The USS Truman is stationed in the Red Sea as part of the U.S.’ ongoing anti-Houthi campaign, also known as Operation Rough Rider.
“The F/A-18E was actively under tow in the hangar bay when the move crew lost control of the aircraft. The aircraft and tow tractor were lost overboard,” a statement from the Navy read. “Sailors towing the aircraft took immediate action to move clear of the aircraft before it fell overboard. An investigation is underway.”
The Navy emphasized Monday that the Truman Carrier Strike Group, which has been targeted repeatedly by the Houthis, “remain[s] fully mission capable.”
To date, the U.S. has spent about $3 billion in its recent anti-Houthi campaign since it began in mid-March, hitting over 800 targets in Yemen, and killing hundreds of civilians, in the process. And now, the accidental loss of a fighter jet instantaneously adds tens of millions to that total.
The billions the U.S. has spent in this campaign have resulted in questionable outcomes. CENTCOM says its efforts have degraded Houthi fighting capacities; yet CNN reporting from last month suggested the campaign has only had limited results against them. Earlier this month the New York Times reported that in closed briefings, “Pentagon officials have acknowledged that there has been only limited success in destroying the Houthis’ vast, largely underground arsenal of missiles, drones and launchers.”

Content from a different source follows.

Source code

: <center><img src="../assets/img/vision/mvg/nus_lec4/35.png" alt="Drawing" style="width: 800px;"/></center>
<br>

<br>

Critically, the U.S. says its anti-Houthi campaign is about ensuring ships can go through the Red Sea without getting attacked by them. But they’re hitting at a group with other objectives, namely, pressuring U.S. ally Israel to stop its onslaught against the Gaza strip. All the while, prospects of renewed civil war in Yemen — which the U.S. has said it could be open to participating in — have only grown.